Desde el gobierno nacional a través del Viceministerio de Género y Asuntos Generacionales se buscó unificar los dos procesos anteriores, pero fue dificultoso por las diferencias ideológicas de los jóvenes de las organizaciones indígenas y campesinas respecto a las ONG, que fueron criticadas desde diversos ángulos4. Según el testimonio de Juan Carlos Alarcón, en ese contexto se inició un proceso más abierto, cuyos resultados se presentaron a la asamblea constituyente en agosto de 2006, bajo la denominación de propuesta “con color juvenil”5. En realidad, la propuesta se realizó durante el año 2006, desde abril hasta el fin de año, para presentar su producto en marzo de 2007, tal como se mencionó más arriba. A partir de entonces se organizó un grupo de jóvenes (30) con el fin de hacer seguimiento al proceso de tratamiento de sus propuestas en la asamblea constituyente y, paralelamente, desde marzo del año 2007, se promovieron una serie de “Foro Abierto de Juventudes” y cumbres nacionales de jóvenes. Los jóvenes tenían publicaciones y encuentros que sirvieron para fortalecer sus contactos y redes: hubo diez debates en temas juveniles y el foro sirvió al cumplimiento de otras acciones públicas. En suma, los jóvenes participaron con sus propuestas y seguimiento en la asamblea constituyente, aun cuando, al final, como veremos luego, los constituyentes jóvenes de los diferentes partidos y agrupaciones ciudadanas no pudieron reunirse para defender la propuesta de los jóvenes, a causa de los colores políticos.

Principales demandas de los jóvenes

Los jóvenes no sólo analizaron y discutieron propuestas sobre y para los jóvenes. Al contrario, ellos consideraron y trataron los temas de todas las comisiones (14) de la asamblea constituyente.
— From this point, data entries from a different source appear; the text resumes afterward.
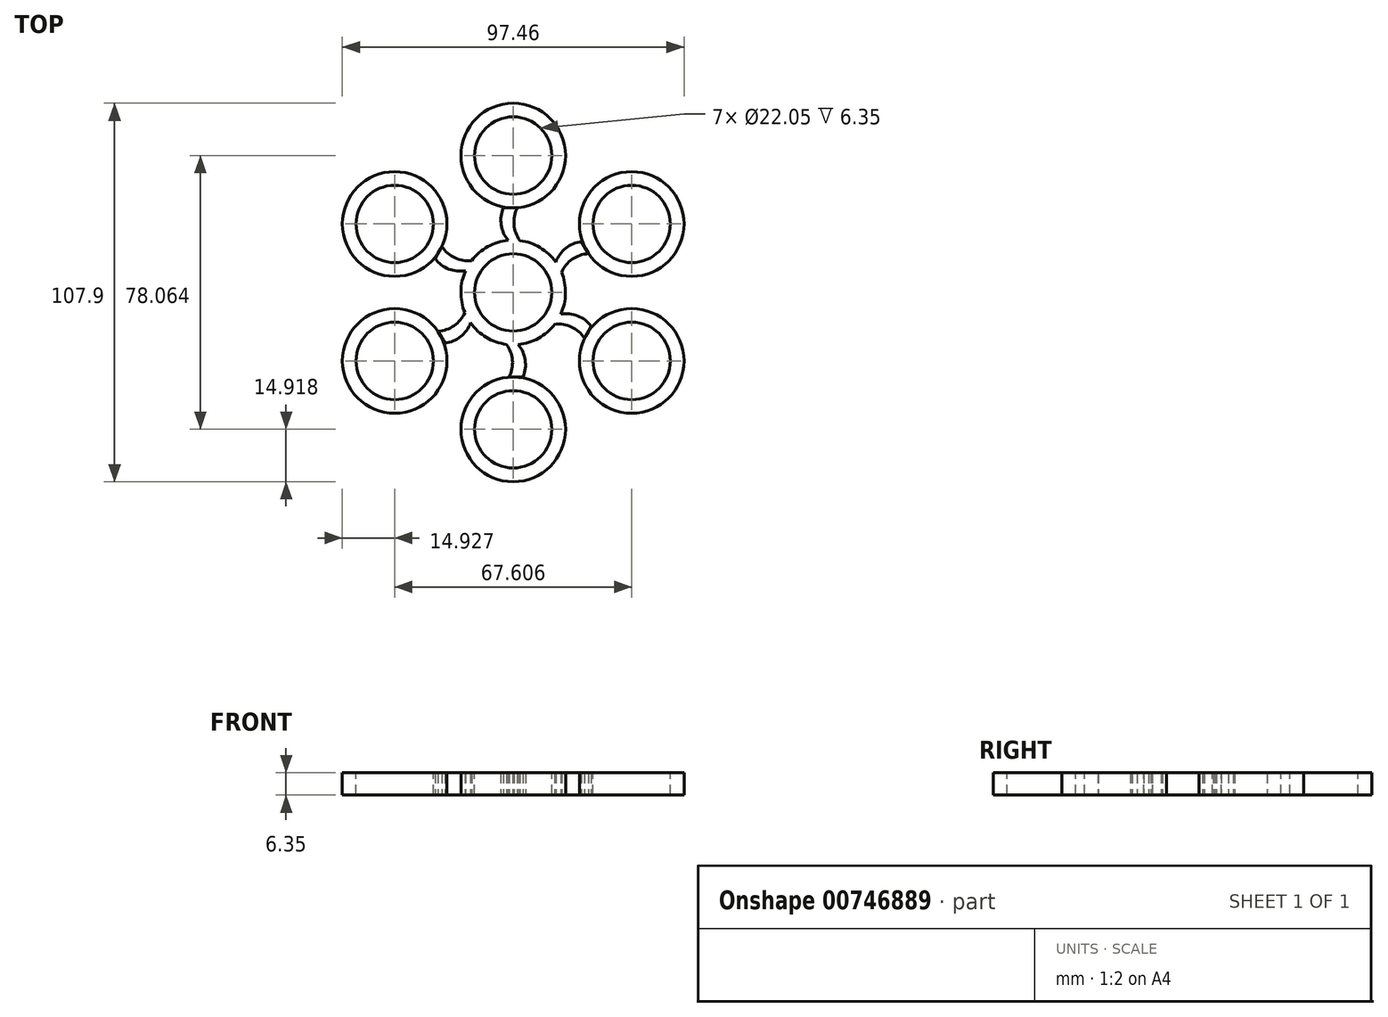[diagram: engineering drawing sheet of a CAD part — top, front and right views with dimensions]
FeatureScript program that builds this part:
annotation { "Feature Type Name" : "Feature", "Feature Type Description" : "" }
export const myFeature = defineFeature(function(context is Context, id is Id, definition is map)
    precondition{}
    {
        {
            var Q0;
            Q0=qCreatedBy(makeId("Top.planeOp"),FACE);
            var sketch = newSketch(context, id + "F0", { "sketchPlane" : qUnion([Q0])});
            skCircle(sketch, "E0", {"center": v(0, 0) * mm, "radius": 14.92 * mm});
            skArc(sketch, "E1", {"start": v(-2.78, 24.1) * mm, "mid": v(-3.42, 19.29) * mm, "end": v(-1.45, 14.85) * mm});
            skArc(sketch, "E2", {"start": v(1.15, 24.1) * mm, "mid": v(0.22, 19.34) * mm, "end": v(1.92, 14.8) * mm});
            skLineSegment(sketch, "E3", {"start": v(-2.78, 24.1) * mm, "end": v(1.15, 24.1) * mm});
            skLineSegment(sketch, "E4", {"start": v(-1.45, 14.85) * mm, "end": v(1.92, 14.8) * mm});
            skLineSegment(sketch, "E5.1.0", {"start": v(-22.26, 9.64) * mm, "end": v(-20.3, 13.05) * mm});
            skArc(sketch, "E5.1.1", {"start": v(-22.26, 9.64) * mm, "mid": v(-18.41, 6.68) * mm, "end": v(-13.59, 6.17) * mm});
            skArc(sketch, "E5.1.2", {"start": v(-20.3, 13.05) * mm, "mid": v(-16.64, 9.86) * mm, "end": v(-11.85, 9.06) * mm});
            skLineSegment(sketch, "E5.2.0", {"start": v(-19.48, -14.46) * mm, "end": v(-21.45, -11.05) * mm});
            skArc(sketch, "E5.2.1", {"start": v(-19.48, -14.46) * mm, "mid": v(-15, -12.6) * mm, "end": v(-12.14, -8.68) * mm});
            skArc(sketch, "E5.2.2", {"start": v(-21.45, -11.05) * mm, "mid": v(-16.86, -9.48) * mm, "end": v(-13.78, -5.73) * mm});
            skLineSegment(sketch, "E5.3.0", {"start": v(2.78, -24.1) * mm, "end": v(-1.15, -24.1) * mm});
            skArc(sketch, "E5.3.1", {"start": v(2.78, -24.1) * mm, "mid": v(3.42, -19.29) * mm, "end": v(1.45, -14.85) * mm});
            skArc(sketch, "E5.3.2", {"start": v(-1.15, -24.1) * mm, "mid": v(-0.22, -19.34) * mm, "end": v(-1.92, -14.8) * mm});
            skLineSegment(sketch, "E5.4.0", {"start": v(22.26, -9.64) * mm, "end": v(20.3, -13.05) * mm});
            skArc(sketch, "E5.4.1", {"start": v(22.26, -9.64) * mm, "mid": v(18.41, -6.68) * mm, "end": v(13.59, -6.17) * mm});
            skArc(sketch, "E5.4.2", {"start": v(20.3, -13.05) * mm, "mid": v(16.64, -9.86) * mm, "end": v(11.85, -9.06) * mm});
            skLineSegment(sketch, "E5.5.0", {"start": v(19.48, 14.46) * mm, "end": v(21.45, 11.05) * mm});
            skArc(sketch, "E5.5.1", {"start": v(19.48, 14.46) * mm, "mid": v(15, 12.6) * mm, "end": v(12.14, 8.68) * mm});
            skArc(sketch, "E5.5.2", {"start": v(21.45, 11.05) * mm, "mid": v(16.86, 9.48) * mm, "end": v(13.78, 5.73) * mm});
            skCircle(sketch, "E6", {"center": v(0, 39.03) * mm, "radius": 14.92 * mm});
            skCircle(sketch, "E7.1.0", {"center": v(-33.8, 19.52) * mm, "radius": 14.92 * mm});
            skCircle(sketch, "E7.2.0", {"center": v(-33.8, -19.52) * mm, "radius": 14.92 * mm});
            skCircle(sketch, "E7.3.0", {"center": v(0, -39.03) * mm, "radius": 14.92 * mm});
            skCircle(sketch, "E7.4.0", {"center": v(33.8, -19.52) * mm, "radius": 14.92 * mm});
            skCircle(sketch, "E7.5.0", {"center": v(33.8, 19.52) * mm, "radius": 14.92 * mm});
            skSolve(sketch);
        }
        {
            var Q0;
            Q0 = qSketchRegion(id + "F0", true);
            extrude(context, id + "F1", {"entities" : qUnion([Q0]), "depth" : 6.35 * mm, "offsetDistance" : 25.4 * mm});
        }
        {
            var Q0;
            Q0=makeQuery(id+"F1.opExtrude","CAP_FACE",FACE,{"disambiguationData":[OSD([sQuery(id+"F0.wireOp",EDGE,"E7.1.0")])],"isStart":false});
            var sketch = newSketch(context, id + "F2", { "sketchPlane" : qUnion([Q0])});
            skCircle(sketch, "E8", {"center": v(-33.8, 19.52) * mm, "radius": 11.02 * mm});
            skCircle(sketch, "E9.1.0", {"center": v(-33.8, -19.52) * mm, "radius": 11.02 * mm});
            skCircle(sketch, "E9.2.0", {"center": v(0, -39.03) * mm, "radius": 11.02 * mm});
            skCircle(sketch, "E9.3.0", {"center": v(33.8, -19.52) * mm, "radius": 11.02 * mm});
            skCircle(sketch, "E9.4.0", {"center": v(33.8, 19.52) * mm, "radius": 11.02 * mm});
            skCircle(sketch, "E9.5.0", {"center": v(0, 39.03) * mm, "radius": 11.02 * mm});
            skPoint(sketch, "E9.center", {"position": v(0, 0) * mm});
            skSolve(sketch);
        }
        {
            var Q0;
            Q0=makeQuery(id+"F2.imprint","IMPRINT",FACE,{"disambiguationData":[TD([[makeQuery(id+"F2.imprint","IMPRINT",EDGE,{"derivedFrom":sQuery(id+"F2.wireOp",EDGE,"E8")}),1.0]])]});
            var Q1;
            Q1=makeQuery(id+"F2.imprint","IMPRINT",FACE,{"disambiguationData":[TD([[makeQuery(id+"F2.imprint","IMPRINT",EDGE,{"derivedFrom":sQuery(id+"F2.wireOp",EDGE,"E9.5.0")}),1.0]])]});
            var Q2;
            Q2=makeQuery(id+"F2.imprint","IMPRINT",FACE,{"disambiguationData":[TD([[makeQuery(id+"F2.imprint","IMPRINT",EDGE,{"derivedFrom":sQuery(id+"F2.wireOp",EDGE,"E9.4.0")}),1.0]])]});
            var Q3;
            Q3=makeQuery(id+"F2.imprint","IMPRINT",FACE,{"disambiguationData":[TD([[makeQuery(id+"F2.imprint","IMPRINT",EDGE,{"derivedFrom":sQuery(id+"F2.wireOp",EDGE,"E9.3.0")}),1.0]])]});
            var Q4;
            Q4=makeQuery(id+"F2.imprint","IMPRINT",FACE,{"disambiguationData":[TD([[makeQuery(id+"F2.imprint","IMPRINT",EDGE,{"derivedFrom":sQuery(id+"F2.wireOp",EDGE,"E9.2.0")}),1.0]])]});
            var Q5;
            Q5=makeQuery(id+"F2.imprint","IMPRINT",FACE,{"disambiguationData":[TD([[makeQuery(id+"F2.imprint","IMPRINT",EDGE,{"derivedFrom":sQuery(id+"F2.wireOp",EDGE,"E9.1.0")}),1.0]])]});
            extrude(context, id + "F3", {"entities" : qUnion([Q0, Q1, Q2, Q3, Q4, Q5]), "operationType" : NewBodyOperationType.REMOVE, "oppositeDirection" : true, "depth" : 25.4 * mm, "offsetDistance" : 25.4 * mm});
        }
        {
            var Q0;
            Q0=makeQuery(id+"F1.opExtrude","CAP_FACE",FACE,{"disambiguationData":[OSD([sQuery(id+"F0.wireOp",EDGE,"E6")])],"isStart":false});
            var sketch = newSketch(context, id + "F4", { "sketchPlane" : qUnion([Q0])});
            skCircle(sketch, "E10", {"center": v(0, 39.03) * mm, "radius": 11.02 * mm});
            skSolve(sketch);
        }
        {
            var Q0;
            Q0=makeQuery(id+"F1.opExtrude","CAP_FACE",FACE,{"disambiguationData":[OSD([sQuery(id+"F0.wireOp",EDGE,"E7.5.0")])],"isStart":false});
            var sketch = newSketch(context, id + "F5", { "sketchPlane" : qUnion([Q0])});
            skCircle(sketch, "E11", {"center": v(33.8, 19.52) * mm, "radius": 11.02 * mm});
            skSolve(sketch);
        }
        {
            var Q0;
            Q0=makeQuery(id+"F1.opExtrude","CAP_FACE",FACE,{"disambiguationData":[OSD([sQuery(id+"F0.wireOp",EDGE,"E7.4.0")])],"isStart":false});
            var sketch = newSketch(context, id + "F6", { "sketchPlane" : qUnion([Q0])});
            skCircle(sketch, "E12", {"center": v(33.8, -19.52) * mm, "radius": 11.02 * mm});
            skSolve(sketch);
        }
        {
            var Q0;
            Q0=makeQuery(id+"F1.opExtrude","CAP_FACE",FACE,{"disambiguationData":[OSD([sQuery(id+"F0.wireOp",EDGE,"E7.3.0")])],"isStart":false});
            var sketch = newSketch(context, id + "F7", { "sketchPlane" : qUnion([Q0])});
            skCircle(sketch, "E13", {"center": v(0, -39.03) * mm, "radius": 11.02 * mm});
            skSolve(sketch);
        }
        {
            var Q0;
            Q0=makeQuery(id+"F1.opExtrude","CAP_FACE",FACE,{"disambiguationData":[OSD([sQuery(id+"F0.wireOp",EDGE,"E7.2.0")])],"isStart":false});
            var sketch = newSketch(context, id + "F8", { "sketchPlane" : qUnion([Q0])});
            skCircle(sketch, "E14", {"center": v(-33.8, -19.52) * mm, "radius": 11.02 * mm});
            skSolve(sketch);
        }
        {
            var Q0;
            Q0=makeQuery(id+"F4.imprint","IMPRINT",FACE,{"disambiguationData":[TD([[makeQuery(id+"F4.imprint","IMPRINT",EDGE,{"derivedFrom":sQuery(id+"F4.wireOp",EDGE,"E10")}),1.0]])]});
            extrude(context, id + "F9", {"entities" : qUnion([Q0]), "operationType" : NewBodyOperationType.REMOVE, "oppositeDirection" : true, "depth" : 25.4 * mm, "offsetDistance" : 25.4 * mm});
        }
        {
            var Q0;
            Q0=makeQuery(id+"F5.imprint","IMPRINT",FACE,{"disambiguationData":[TD([[makeQuery(id+"F5.imprint","IMPRINT",EDGE,{"derivedFrom":sQuery(id+"F5.wireOp",EDGE,"E11")}),1.0]])]});
            extrude(context, id + "F10", {"entities" : qUnion([Q0]), "operationType" : NewBodyOperationType.REMOVE, "oppositeDirection" : true, "depth" : 25.4 * mm, "offsetDistance" : 25.4 * mm});
        }
        {
            var Q0;
            Q0=makeQuery(id+"F6.imprint","IMPRINT",FACE,{"disambiguationData":[TD([[makeQuery(id+"F6.imprint","IMPRINT",EDGE,{"derivedFrom":sQuery(id+"F6.wireOp",EDGE,"E12")}),1.0]])]});
            extrude(context, id + "F11", {"entities" : qUnion([Q0]), "operationType" : NewBodyOperationType.REMOVE, "oppositeDirection" : true, "depth" : 25.4 * mm, "offsetDistance" : 25.4 * mm});
        }
        {
            var Q0;
            Q0=makeQuery(id+"F7.imprint","IMPRINT",FACE,{"disambiguationData":[TD([[makeQuery(id+"F7.imprint","IMPRINT",EDGE,{"derivedFrom":sQuery(id+"F7.wireOp",EDGE,"E13")}),1.0]])]});
            extrude(context, id + "F12", {"entities" : qUnion([Q0]), "operationType" : NewBodyOperationType.REMOVE, "oppositeDirection" : true, "depth" : 25.4 * mm, "offsetDistance" : 25.4 * mm});
        }
        {
            var Q0;
            Q0=makeQuery(id+"F8.imprint","IMPRINT",FACE,{"disambiguationData":[TD([[makeQuery(id+"F8.imprint","IMPRINT",EDGE,{"derivedFrom":sQuery(id+"F8.wireOp",EDGE,"E14")}),1.0]])]});
            extrude(context, id + "F13", {"entities" : qUnion([Q0]), "operationType" : NewBodyOperationType.REMOVE, "oppositeDirection" : true, "depth" : 25.4 * mm, "offsetDistance" : 25.4 * mm});
        }
        {
            var Q0;
            Q0=makeQuery(id+"F1.opExtrude","CAP_FACE",FACE,{"disambiguationData":[OSD([sQuery(id+"F0.wireOp",EDGE,"E1"),sQuery(id+"F0.wireOp",EDGE,"E2"),sQuery(id+"F0.wireOp",EDGE,"E3"),sQuery(id+"F0.wireOp",EDGE,"E5.1.0"),sQuery(id+"F0.wireOp",EDGE,"E5.1.1"),sQuery(id+"F0.wireOp",EDGE,"E5.1.2"),sQuery(id+"F0.wireOp",EDGE,"E5.2.0"),sQuery(id+"F0.wireOp",EDGE,"E5.2.1"),sQuery(id+"F0.wireOp",EDGE,"E5.2.2"),sQuery(id+"F0.wireOp",EDGE,"E5.3.0"),sQuery(id+"F0.wireOp",EDGE,"E5.3.1"),sQuery(id+"F0.wireOp",EDGE,"E5.3.2"),sQuery(id+"F0.wireOp",EDGE,"E5.4.0"),sQuery(id+"F0.wireOp",EDGE,"E5.4.1"),sQuery(id+"F0.wireOp",EDGE,"E5.4.2"),sQuery(id+"F0.wireOp",EDGE,"E5.5.0"),sQuery(id+"F0.wireOp",EDGE,"E5.5.1"),sQuery(id+"F0.wireOp",EDGE,"E5.5.2"),sQuery(id+"F0.wireOp",EDGE,"E0")])],"isStart":false});
            var sketch = newSketch(context, id + "F14", { "sketchPlane" : qUnion([Q0])});
            skCircle(sketch, "E15", {"center": v(0, 0) * mm, "radius": 11.02 * mm});
            skSolve(sketch);
        }
        {
            var Q0;
            Q0 = qSketchRegion(id + "F14", true);
            extrude(context, id + "F15", {"entities" : qUnion([Q0]), "operationType" : NewBodyOperationType.REMOVE, "oppositeDirection" : true, "depth" : 25.4 * mm, "offsetDistance" : 25.4 * mm});
        }
    });
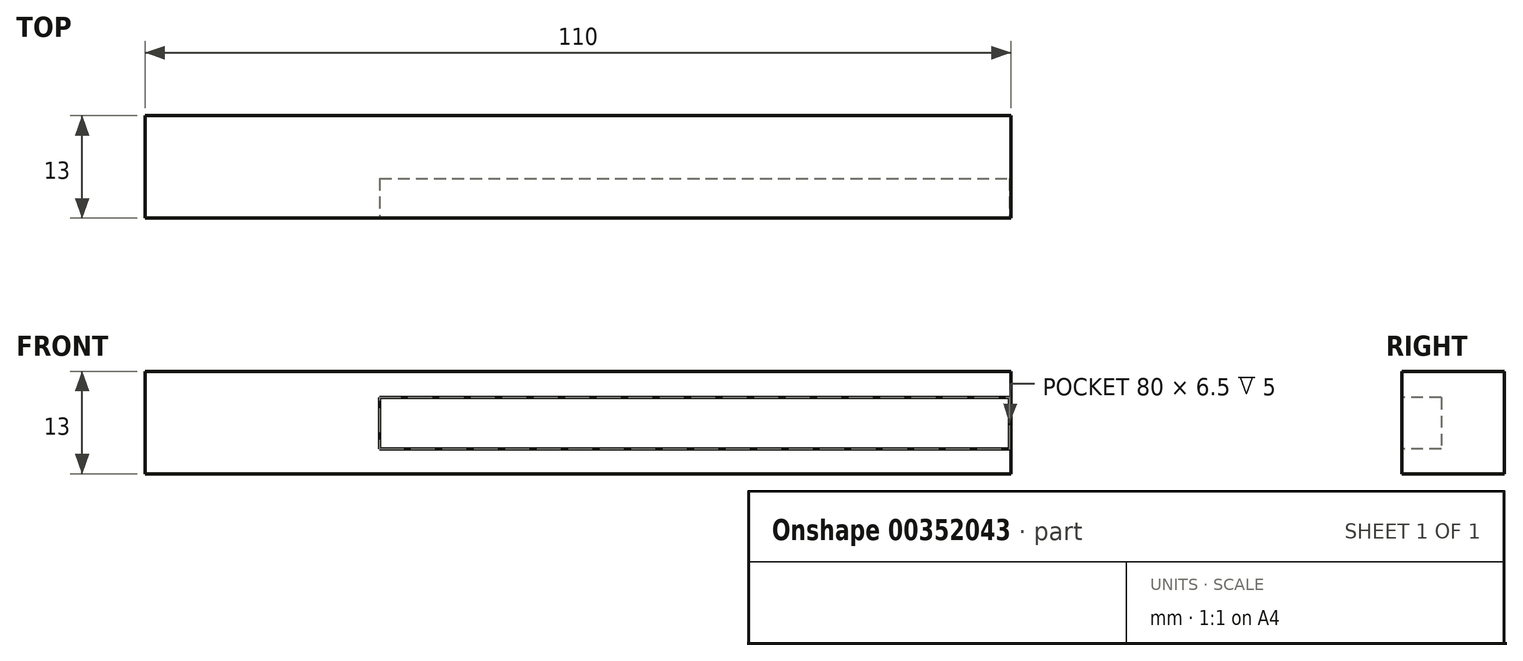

Es decir, hicieron propuestas para todo y todos, de las cuales mencionamos aquí las más relevantes para el tema juvenil:

a)Reconocimiento del Estado a la juventud.
b)Voto a los 16 años (hubo una división entre grupos ya que otros sostuvieron la edad de 18 años, tal como hoy es vigente).
c)Libreta de bachiller gratuito (educación secundaria).
d)Educación gratuita en todos los niveles.
e)Seguro de salud para los jóvenes.
f)Reconocimiento de la salud sexual y reproductiva.
g)Servicio militar voluntario y/o servicio social alternativo.
h)Inclusión de la juventud al sistema productivo, a partir de generación de empleos, apoyo a microemprendimientos y obligatoriedad de porcentajes de jóvenes en todas las instituciones.
i)Representación alternada para elección de autoridades locales, regionales y nacionales6.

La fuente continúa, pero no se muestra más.